● **Supplied passage**

┌──

# Gauging interest in new venture....



## El Gato Loco (Jan 15, 2010)

Hey fellas,

I wanted to gauge your interest in a new venture i'm working on. It would tie in with PredatorTalk.com and PurePredator.com and would be a directory of professional predator hunters and trappers.

We would be responsible for connecting land owners, ranchers, etc with predator control professionals.

As a trapper, or predator hunter you might pay $20-$100 / year to be in the directory, depending on where you want to rank or appear in the listings. Additional advertising opportunities would be available for those interested. This would be a good way for ADC professionals to advertise online, without spending hundreds or thousands of dollars per month. We would handle the advertising for them out on all of the major search engines (where most everyone is looking for answers these days).

What do you think? As a trapper / hunter / ADC professional, would you pay for more business (or additional hunting/trapping opportunities) in your area?

Looking forward to your feedback!


----------



## catcapper (Feb 11, 2010)

You have my attention Mr. Miller--- I would think internet advertising could increase my ADC contracts buy at least 12-15% over the year.

Question: If someone in Salida needed a NWCO or hunter/trapper, would the site pull up local directory members for the clients convenience, or would they have to search throughout a whole state listing?.


----------

└──

● **Information**
┌──

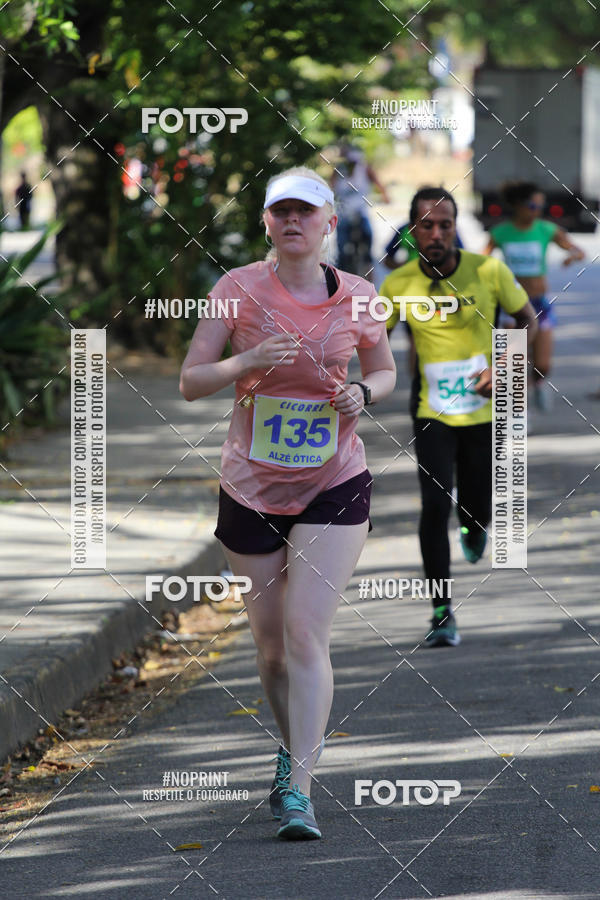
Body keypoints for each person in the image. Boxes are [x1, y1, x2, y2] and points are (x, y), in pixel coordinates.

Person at [179, 166, 396, 839]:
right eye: (282, 212)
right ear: (267, 223)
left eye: (306, 212)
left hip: (334, 481)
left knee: (305, 632)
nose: (293, 221)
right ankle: (291, 748)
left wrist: (365, 393)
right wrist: (245, 363)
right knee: (271, 650)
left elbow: (385, 369)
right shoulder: (236, 289)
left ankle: (300, 788)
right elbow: (191, 381)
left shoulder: (360, 297)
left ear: (330, 222)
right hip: (252, 487)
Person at [380, 186, 537, 648]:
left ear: (455, 228)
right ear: (412, 231)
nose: (436, 234)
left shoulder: (488, 271)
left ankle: (476, 524)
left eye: (445, 225)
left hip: (485, 408)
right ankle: (441, 611)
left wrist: (503, 367)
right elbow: (373, 342)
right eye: (426, 225)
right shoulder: (398, 284)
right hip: (431, 409)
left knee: (476, 501)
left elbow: (527, 319)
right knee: (434, 505)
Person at [484, 181, 585, 411]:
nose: (537, 210)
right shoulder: (500, 233)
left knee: (543, 364)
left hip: (540, 304)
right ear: (517, 206)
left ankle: (538, 382)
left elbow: (577, 250)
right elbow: (481, 260)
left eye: (540, 206)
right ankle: (519, 412)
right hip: (514, 307)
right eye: (532, 205)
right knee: (514, 363)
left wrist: (572, 256)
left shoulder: (546, 229)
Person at [330, 145, 390, 278]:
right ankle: (340, 276)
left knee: (368, 234)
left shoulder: (365, 169)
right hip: (344, 213)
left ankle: (369, 267)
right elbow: (330, 186)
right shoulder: (338, 171)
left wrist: (385, 196)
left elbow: (378, 183)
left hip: (361, 211)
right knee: (341, 245)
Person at [383, 219, 463, 269]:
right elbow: (387, 259)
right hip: (412, 282)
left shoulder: (448, 229)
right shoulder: (404, 229)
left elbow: (461, 257)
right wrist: (404, 268)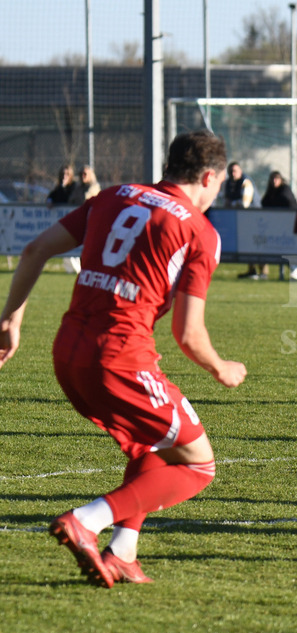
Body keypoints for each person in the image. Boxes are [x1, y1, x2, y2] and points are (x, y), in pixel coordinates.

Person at [0, 129, 247, 587]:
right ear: (210, 177)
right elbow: (188, 334)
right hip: (119, 361)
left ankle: (123, 551)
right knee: (198, 465)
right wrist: (221, 367)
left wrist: (10, 320)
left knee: (157, 443)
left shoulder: (112, 196)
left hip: (66, 354)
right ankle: (88, 520)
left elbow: (34, 250)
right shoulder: (198, 229)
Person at [260, 171, 297, 280]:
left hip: (290, 225)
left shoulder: (285, 190)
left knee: (290, 248)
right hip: (276, 227)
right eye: (273, 178)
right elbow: (264, 203)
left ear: (281, 180)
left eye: (277, 178)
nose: (275, 181)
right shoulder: (270, 192)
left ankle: (295, 269)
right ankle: (266, 272)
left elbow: (286, 202)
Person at [224, 162, 261, 279]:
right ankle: (252, 270)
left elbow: (245, 203)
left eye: (235, 171)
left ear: (240, 171)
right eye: (230, 171)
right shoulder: (229, 183)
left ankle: (263, 272)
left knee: (257, 243)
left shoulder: (246, 182)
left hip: (254, 217)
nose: (232, 174)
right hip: (243, 219)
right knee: (248, 244)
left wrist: (232, 203)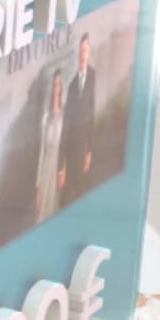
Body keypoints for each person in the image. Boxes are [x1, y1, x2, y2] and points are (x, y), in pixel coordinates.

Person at [63, 33, 99, 198]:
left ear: (88, 51)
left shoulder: (93, 76)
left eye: (85, 49)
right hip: (71, 146)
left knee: (81, 187)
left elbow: (92, 112)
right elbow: (67, 120)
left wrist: (89, 151)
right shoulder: (71, 85)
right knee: (70, 188)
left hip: (84, 145)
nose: (82, 53)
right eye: (81, 50)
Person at [34, 71, 67, 224]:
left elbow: (65, 144)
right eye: (54, 84)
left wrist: (63, 169)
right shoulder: (46, 118)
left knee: (55, 207)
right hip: (46, 166)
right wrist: (38, 186)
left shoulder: (64, 114)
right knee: (41, 211)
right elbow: (42, 151)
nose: (56, 87)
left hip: (58, 167)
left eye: (58, 84)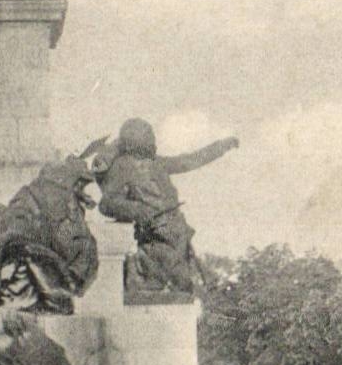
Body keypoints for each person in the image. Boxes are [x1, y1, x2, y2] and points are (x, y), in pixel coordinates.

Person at [94, 119, 238, 297]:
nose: (152, 139)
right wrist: (137, 210)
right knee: (159, 287)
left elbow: (187, 161)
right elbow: (107, 203)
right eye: (148, 135)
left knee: (182, 288)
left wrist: (220, 147)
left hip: (176, 231)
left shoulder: (156, 162)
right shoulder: (122, 167)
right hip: (155, 236)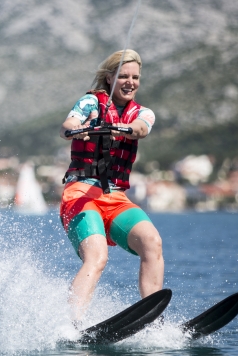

└──

● **Exercise set**
1) Update the forum thread from "What do you" up to and including "whole state listing?.", replacing "Salida" with "Pueblo".
2) Answer these questions about the forum thread:
(a) What yearly fee range might a trapper or predator hunter pay to appear in the directory?
(b) Which two sites would the new venture tie in with?
(c) By what percentage does catcapper think internet advertising could increase his ADC contracts over the year?
3) List every question posed in the forum thread.
The records play no role in this exercise.

● **Responses per task**
1)
What do you think? As a trapper / hunter / ADC professional, would you pay for more business (or additional hunting/trapping opportunities) in your area?

Looking forward to your feedback!


----------



## catcapper (Feb 11, 2010)

You have my attention Mr. Miller--- I would think internet advertising could increase my ADC contracts buy at least 12-15% over the year.

Question: If someone in Pueblo needed a NWCO or hunter/trapper, would the site pull up local directory members for the clients convenience, or would they have to search throughout a whole state listing?.

2)
(a) $20-$100 per year
(b) PredatorTalk.com and PurePredator.com
(c) At least 12-15%

3)
- What do you think?
- As a trapper / hunter / ADC professional, would you pay for more business (or additional hunting/trapping opportunities) in your area?
- If someone in Salida needed a NWCO or hunter/trapper, would the site pull up local directory members for the clients convenience, or would they have to search throughout a whole state listing?